(Stored data entries)
• • • •
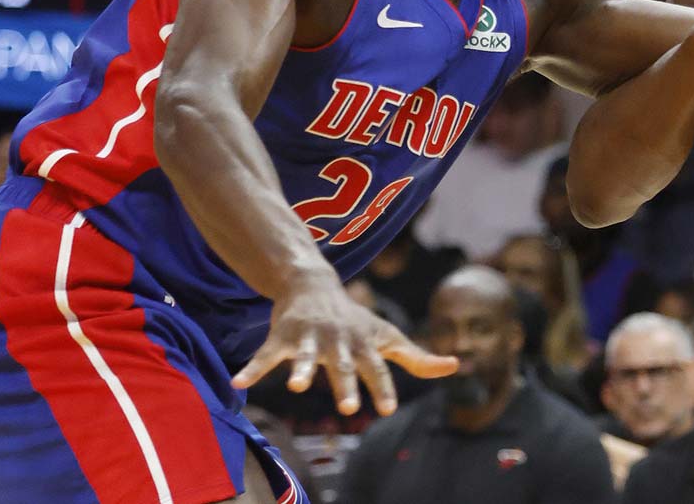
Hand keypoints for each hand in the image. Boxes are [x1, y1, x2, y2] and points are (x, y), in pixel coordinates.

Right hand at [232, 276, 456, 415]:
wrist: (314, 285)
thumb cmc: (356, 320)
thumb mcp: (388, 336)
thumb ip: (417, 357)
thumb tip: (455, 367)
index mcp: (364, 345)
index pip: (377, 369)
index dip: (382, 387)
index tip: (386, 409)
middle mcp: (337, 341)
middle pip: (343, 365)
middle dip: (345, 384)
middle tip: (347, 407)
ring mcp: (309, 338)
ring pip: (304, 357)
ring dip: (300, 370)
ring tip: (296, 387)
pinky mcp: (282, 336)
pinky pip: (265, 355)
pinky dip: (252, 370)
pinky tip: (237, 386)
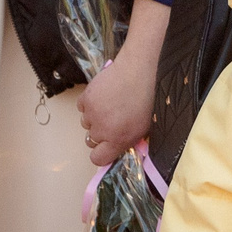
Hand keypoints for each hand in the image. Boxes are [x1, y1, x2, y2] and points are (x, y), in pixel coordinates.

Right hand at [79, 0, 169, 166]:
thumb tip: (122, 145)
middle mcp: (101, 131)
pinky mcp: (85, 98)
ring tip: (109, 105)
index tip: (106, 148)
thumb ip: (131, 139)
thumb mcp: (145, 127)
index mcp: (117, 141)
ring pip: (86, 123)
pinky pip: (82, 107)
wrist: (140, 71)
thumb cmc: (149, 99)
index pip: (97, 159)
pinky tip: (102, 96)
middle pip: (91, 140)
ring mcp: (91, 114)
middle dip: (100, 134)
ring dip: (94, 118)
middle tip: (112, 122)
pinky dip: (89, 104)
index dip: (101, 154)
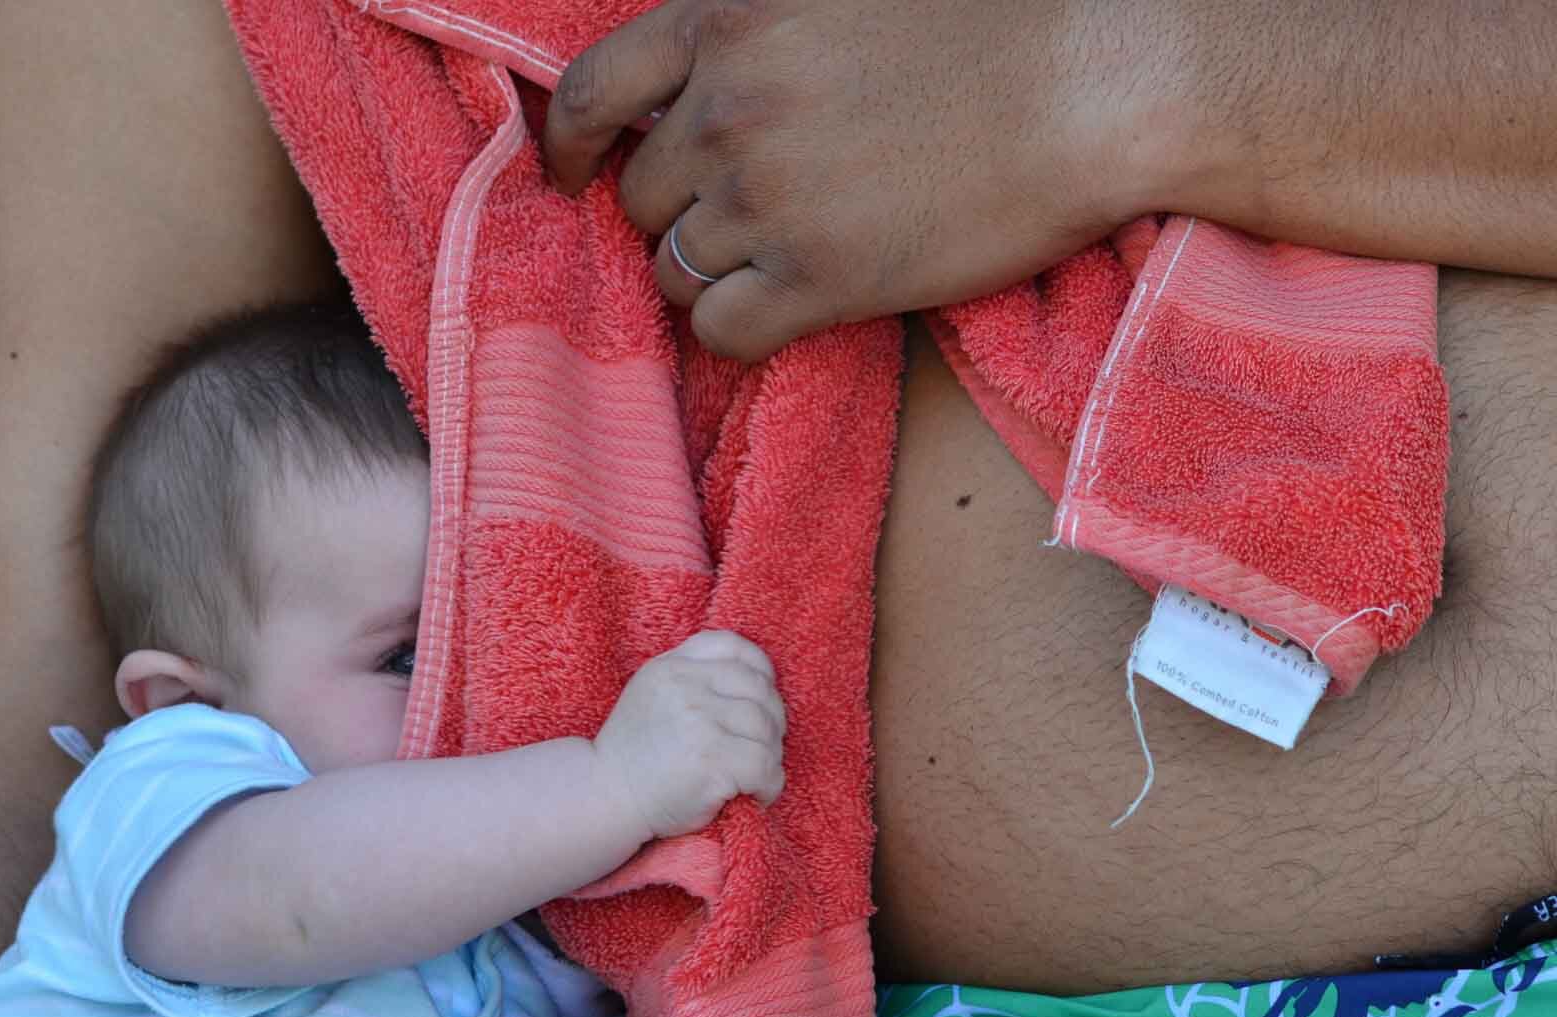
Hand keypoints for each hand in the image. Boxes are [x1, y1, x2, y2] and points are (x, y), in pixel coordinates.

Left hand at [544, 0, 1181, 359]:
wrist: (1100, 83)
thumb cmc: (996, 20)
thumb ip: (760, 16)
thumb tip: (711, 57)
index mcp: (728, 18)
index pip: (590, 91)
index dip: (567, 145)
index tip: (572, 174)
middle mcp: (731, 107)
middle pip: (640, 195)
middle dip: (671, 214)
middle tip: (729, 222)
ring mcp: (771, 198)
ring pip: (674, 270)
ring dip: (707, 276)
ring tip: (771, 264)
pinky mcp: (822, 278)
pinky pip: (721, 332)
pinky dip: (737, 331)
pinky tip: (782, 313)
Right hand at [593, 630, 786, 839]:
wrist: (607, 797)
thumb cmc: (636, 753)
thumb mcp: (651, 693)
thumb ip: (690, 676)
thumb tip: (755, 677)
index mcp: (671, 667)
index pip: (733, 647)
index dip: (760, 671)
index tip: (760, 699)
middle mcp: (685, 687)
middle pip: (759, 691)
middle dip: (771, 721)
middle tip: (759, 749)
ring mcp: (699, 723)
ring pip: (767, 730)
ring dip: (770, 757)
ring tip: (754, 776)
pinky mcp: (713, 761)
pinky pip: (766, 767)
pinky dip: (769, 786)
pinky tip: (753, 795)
• • • •
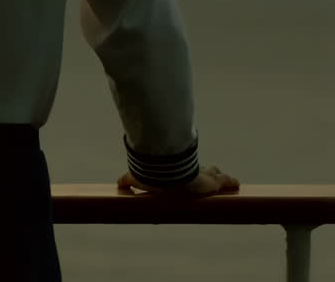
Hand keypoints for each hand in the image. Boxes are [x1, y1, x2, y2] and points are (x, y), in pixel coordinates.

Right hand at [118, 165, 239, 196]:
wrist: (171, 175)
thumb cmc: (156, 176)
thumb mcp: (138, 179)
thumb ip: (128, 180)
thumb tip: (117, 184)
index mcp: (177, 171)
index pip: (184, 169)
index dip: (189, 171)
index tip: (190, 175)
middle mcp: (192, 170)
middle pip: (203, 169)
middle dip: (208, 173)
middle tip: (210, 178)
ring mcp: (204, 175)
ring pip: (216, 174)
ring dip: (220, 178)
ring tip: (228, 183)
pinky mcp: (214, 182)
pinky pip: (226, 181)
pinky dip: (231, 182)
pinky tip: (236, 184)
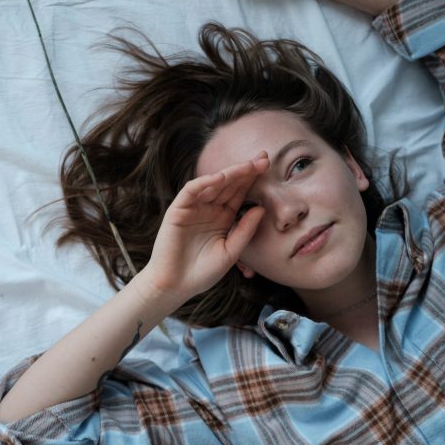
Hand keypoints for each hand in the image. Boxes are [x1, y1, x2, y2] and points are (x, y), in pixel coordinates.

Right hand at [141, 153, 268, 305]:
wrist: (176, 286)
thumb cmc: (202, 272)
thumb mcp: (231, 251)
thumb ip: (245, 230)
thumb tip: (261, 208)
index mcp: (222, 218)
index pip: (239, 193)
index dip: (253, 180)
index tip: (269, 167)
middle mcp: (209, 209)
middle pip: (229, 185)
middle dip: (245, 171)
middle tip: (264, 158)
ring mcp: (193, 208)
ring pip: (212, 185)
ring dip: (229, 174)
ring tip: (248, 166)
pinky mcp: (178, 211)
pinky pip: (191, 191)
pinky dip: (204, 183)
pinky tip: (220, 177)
• • • •
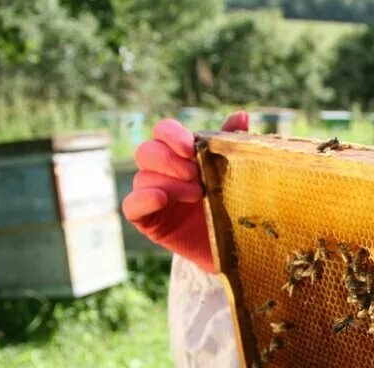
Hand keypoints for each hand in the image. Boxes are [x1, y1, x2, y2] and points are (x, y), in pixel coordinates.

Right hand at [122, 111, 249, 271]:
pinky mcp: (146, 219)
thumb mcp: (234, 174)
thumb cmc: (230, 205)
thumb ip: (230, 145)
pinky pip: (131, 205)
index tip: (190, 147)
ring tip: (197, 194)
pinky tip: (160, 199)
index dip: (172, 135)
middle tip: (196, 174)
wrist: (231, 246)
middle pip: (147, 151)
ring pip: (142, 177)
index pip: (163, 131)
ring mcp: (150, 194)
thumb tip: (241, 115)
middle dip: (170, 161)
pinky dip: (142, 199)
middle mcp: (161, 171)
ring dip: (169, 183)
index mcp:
• • • •
• [Your objective]:
Beginning at the line above that contains "pinky pip: (226, 181)", repeat each line exactly through the one that contains "pinky tip: (220, 177)", and leave out the pictures.

• [Exercise solution]:
pinky pip: (226, 181)
pinky dip: (231, 182)
pinky tip: (236, 184)
Hand keypoints for each hand in the image. Boxes are [x1, y1, x2, y2] and points are (x, y), in pixel coordinates.

Right hand at [141, 153, 268, 305]:
wrist: (176, 286)
thumb cmc: (202, 272)
thumb mcp: (231, 251)
thumb ip: (245, 230)
thumb tip: (261, 208)
index mcp: (222, 218)
index pip: (239, 193)
index dip: (253, 180)
index tip: (269, 167)
middle mcp: (209, 209)
middle pip: (229, 185)
middle dip: (245, 171)
middle tip: (264, 158)
ring mcp: (193, 208)
ring pip: (212, 185)
ring dip: (229, 174)
ring tip: (248, 166)
pinky mcp: (178, 211)
pinky pip: (191, 191)
pinky dip: (204, 183)
pinky tip: (220, 177)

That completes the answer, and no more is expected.